The exercise
Copy out the stretch of records from the beginning through the line containing "scientific name: Leiothlypis celata", with each "common name" renamed "vernacular name" and everything else left as it stands.

Available records
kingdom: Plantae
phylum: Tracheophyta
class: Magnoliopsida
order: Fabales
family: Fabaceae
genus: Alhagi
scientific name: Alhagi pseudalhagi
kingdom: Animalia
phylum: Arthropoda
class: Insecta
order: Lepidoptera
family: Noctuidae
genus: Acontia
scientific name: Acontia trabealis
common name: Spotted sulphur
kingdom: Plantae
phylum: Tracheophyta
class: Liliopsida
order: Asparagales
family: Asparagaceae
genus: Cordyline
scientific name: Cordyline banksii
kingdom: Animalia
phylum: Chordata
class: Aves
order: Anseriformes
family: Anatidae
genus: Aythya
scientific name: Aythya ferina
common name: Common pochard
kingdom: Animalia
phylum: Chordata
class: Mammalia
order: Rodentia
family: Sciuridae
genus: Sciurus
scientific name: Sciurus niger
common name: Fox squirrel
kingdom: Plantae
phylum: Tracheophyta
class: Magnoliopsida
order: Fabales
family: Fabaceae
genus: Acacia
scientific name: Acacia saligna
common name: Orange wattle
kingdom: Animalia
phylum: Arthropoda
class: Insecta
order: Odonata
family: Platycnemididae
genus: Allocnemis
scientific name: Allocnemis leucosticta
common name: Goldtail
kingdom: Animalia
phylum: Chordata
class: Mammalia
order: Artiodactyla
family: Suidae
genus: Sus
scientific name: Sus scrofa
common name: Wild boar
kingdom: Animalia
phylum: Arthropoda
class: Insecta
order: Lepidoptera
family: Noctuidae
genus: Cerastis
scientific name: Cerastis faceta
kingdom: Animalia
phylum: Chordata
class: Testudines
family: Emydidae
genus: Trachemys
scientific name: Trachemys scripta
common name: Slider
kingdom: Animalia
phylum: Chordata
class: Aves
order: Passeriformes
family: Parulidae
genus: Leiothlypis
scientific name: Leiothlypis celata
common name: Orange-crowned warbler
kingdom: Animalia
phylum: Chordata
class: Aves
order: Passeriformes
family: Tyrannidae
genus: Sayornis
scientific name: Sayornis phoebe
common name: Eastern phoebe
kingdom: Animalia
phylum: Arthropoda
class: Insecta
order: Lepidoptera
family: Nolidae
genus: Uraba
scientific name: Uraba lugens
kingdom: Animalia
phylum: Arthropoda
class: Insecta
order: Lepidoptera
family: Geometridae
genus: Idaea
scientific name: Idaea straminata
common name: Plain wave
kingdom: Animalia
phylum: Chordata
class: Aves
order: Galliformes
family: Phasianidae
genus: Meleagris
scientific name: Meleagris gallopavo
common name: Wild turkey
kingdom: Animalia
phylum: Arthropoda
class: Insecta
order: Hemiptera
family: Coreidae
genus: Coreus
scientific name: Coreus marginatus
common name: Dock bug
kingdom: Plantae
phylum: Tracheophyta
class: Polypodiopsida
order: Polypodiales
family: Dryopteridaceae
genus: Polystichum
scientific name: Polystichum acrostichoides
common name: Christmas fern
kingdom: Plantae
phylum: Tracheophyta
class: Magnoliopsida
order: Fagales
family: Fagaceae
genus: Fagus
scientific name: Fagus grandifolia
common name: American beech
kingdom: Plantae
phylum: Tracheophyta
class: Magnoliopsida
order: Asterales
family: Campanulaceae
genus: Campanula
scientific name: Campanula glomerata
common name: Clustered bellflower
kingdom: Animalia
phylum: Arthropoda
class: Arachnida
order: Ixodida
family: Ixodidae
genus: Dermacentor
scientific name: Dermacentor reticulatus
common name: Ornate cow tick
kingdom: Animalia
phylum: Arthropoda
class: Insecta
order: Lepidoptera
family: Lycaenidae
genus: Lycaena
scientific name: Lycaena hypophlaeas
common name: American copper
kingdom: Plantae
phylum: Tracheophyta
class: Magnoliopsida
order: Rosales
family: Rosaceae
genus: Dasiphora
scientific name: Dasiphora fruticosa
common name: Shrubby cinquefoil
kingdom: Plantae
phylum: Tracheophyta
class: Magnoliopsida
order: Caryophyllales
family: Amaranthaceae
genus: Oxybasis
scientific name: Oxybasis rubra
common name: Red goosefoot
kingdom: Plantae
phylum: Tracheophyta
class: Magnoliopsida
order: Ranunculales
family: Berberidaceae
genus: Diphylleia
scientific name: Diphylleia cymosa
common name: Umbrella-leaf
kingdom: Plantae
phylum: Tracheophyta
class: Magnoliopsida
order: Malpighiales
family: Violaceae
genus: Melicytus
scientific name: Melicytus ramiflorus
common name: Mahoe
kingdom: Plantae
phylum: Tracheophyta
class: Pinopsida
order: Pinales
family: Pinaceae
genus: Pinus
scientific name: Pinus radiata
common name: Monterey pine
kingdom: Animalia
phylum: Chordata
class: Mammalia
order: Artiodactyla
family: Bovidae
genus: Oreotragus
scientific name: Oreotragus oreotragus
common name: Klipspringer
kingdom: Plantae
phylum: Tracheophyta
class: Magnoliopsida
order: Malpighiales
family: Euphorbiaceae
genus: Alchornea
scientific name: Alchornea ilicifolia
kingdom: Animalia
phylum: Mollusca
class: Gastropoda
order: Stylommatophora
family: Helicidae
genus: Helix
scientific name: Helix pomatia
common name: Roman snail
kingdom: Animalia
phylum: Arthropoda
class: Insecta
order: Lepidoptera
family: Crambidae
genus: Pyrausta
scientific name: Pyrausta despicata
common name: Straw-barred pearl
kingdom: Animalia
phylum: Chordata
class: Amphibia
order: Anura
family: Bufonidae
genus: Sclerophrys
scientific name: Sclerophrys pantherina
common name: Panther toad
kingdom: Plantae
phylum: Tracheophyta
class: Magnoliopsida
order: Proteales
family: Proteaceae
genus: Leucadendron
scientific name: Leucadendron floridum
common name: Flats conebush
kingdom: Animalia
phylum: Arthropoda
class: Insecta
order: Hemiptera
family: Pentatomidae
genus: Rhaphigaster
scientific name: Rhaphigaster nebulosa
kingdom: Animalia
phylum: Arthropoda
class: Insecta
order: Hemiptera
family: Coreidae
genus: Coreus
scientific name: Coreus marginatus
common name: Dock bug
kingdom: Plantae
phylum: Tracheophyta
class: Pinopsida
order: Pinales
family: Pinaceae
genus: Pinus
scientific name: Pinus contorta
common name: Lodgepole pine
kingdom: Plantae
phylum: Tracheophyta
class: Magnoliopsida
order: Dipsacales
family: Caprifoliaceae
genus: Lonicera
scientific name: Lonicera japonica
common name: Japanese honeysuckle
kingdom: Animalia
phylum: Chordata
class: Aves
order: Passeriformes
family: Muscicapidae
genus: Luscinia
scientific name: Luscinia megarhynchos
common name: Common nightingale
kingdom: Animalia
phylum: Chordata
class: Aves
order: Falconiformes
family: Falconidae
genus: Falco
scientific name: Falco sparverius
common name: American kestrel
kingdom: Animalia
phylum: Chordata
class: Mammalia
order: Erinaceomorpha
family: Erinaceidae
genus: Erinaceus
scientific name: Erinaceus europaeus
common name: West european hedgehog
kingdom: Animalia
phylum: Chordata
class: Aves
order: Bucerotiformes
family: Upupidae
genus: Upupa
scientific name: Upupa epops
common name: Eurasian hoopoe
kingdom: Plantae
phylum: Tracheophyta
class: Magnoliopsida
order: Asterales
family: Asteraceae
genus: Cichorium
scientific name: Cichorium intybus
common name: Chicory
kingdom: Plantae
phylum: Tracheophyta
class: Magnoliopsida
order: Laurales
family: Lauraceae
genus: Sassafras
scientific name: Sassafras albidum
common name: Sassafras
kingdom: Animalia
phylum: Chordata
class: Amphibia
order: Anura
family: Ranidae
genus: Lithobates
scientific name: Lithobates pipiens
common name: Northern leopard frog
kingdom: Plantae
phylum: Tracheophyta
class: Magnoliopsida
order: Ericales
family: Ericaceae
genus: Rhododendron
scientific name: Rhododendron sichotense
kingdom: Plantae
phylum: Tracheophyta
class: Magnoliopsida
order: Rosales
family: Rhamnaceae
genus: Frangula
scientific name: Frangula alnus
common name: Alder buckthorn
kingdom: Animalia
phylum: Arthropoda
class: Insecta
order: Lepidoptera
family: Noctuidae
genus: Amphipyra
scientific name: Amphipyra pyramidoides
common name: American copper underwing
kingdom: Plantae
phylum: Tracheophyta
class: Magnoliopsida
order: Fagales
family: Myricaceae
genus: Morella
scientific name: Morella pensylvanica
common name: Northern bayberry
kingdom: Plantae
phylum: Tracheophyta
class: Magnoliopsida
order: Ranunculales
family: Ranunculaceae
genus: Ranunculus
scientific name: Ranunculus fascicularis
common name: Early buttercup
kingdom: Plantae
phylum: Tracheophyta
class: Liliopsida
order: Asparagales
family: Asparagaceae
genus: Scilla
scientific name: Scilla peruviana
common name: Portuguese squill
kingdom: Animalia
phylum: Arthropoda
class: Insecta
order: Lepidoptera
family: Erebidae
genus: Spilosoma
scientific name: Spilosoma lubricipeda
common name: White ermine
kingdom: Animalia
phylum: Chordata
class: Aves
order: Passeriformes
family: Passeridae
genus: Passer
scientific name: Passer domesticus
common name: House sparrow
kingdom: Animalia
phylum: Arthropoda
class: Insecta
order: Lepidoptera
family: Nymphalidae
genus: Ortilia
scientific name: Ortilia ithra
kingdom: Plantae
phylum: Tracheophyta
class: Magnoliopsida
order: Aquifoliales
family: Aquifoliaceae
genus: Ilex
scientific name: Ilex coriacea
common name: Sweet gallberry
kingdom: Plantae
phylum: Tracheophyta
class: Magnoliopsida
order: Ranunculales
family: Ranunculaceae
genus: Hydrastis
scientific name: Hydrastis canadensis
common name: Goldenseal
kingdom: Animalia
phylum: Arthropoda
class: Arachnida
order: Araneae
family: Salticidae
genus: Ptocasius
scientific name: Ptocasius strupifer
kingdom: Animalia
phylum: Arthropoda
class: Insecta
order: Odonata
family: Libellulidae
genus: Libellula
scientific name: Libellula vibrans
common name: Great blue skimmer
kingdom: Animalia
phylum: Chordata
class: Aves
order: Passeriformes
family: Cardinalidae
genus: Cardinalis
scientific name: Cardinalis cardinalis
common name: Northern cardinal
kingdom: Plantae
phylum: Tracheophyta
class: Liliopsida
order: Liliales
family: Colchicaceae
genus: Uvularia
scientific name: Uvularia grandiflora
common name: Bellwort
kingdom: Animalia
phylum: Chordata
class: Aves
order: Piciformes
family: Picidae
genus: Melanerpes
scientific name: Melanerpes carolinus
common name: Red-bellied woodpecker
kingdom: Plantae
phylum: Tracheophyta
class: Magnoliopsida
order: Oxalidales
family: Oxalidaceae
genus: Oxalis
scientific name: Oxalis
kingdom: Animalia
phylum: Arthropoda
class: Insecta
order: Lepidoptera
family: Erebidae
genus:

Answer to this problem
kingdom: Plantae
phylum: Tracheophyta
class: Magnoliopsida
order: Fabales
family: Fabaceae
genus: Alhagi
scientific name: Alhagi pseudalhagi
kingdom: Animalia
phylum: Arthropoda
class: Insecta
order: Lepidoptera
family: Noctuidae
genus: Acontia
scientific name: Acontia trabealis
vernacular name: Spotted sulphur
kingdom: Plantae
phylum: Tracheophyta
class: Liliopsida
order: Asparagales
family: Asparagaceae
genus: Cordyline
scientific name: Cordyline banksii
kingdom: Animalia
phylum: Chordata
class: Aves
order: Anseriformes
family: Anatidae
genus: Aythya
scientific name: Aythya ferina
vernacular name: Common pochard
kingdom: Animalia
phylum: Chordata
class: Mammalia
order: Rodentia
family: Sciuridae
genus: Sciurus
scientific name: Sciurus niger
vernacular name: Fox squirrel
kingdom: Plantae
phylum: Tracheophyta
class: Magnoliopsida
order: Fabales
family: Fabaceae
genus: Acacia
scientific name: Acacia saligna
vernacular name: Orange wattle
kingdom: Animalia
phylum: Arthropoda
class: Insecta
order: Odonata
family: Platycnemididae
genus: Allocnemis
scientific name: Allocnemis leucosticta
vernacular name: Goldtail
kingdom: Animalia
phylum: Chordata
class: Mammalia
order: Artiodactyla
family: Suidae
genus: Sus
scientific name: Sus scrofa
vernacular name: Wild boar
kingdom: Animalia
phylum: Arthropoda
class: Insecta
order: Lepidoptera
family: Noctuidae
genus: Cerastis
scientific name: Cerastis faceta
kingdom: Animalia
phylum: Chordata
class: Testudines
family: Emydidae
genus: Trachemys
scientific name: Trachemys scripta
vernacular name: Slider
kingdom: Animalia
phylum: Chordata
class: Aves
order: Passeriformes
family: Parulidae
genus: Leiothlypis
scientific name: Leiothlypis celata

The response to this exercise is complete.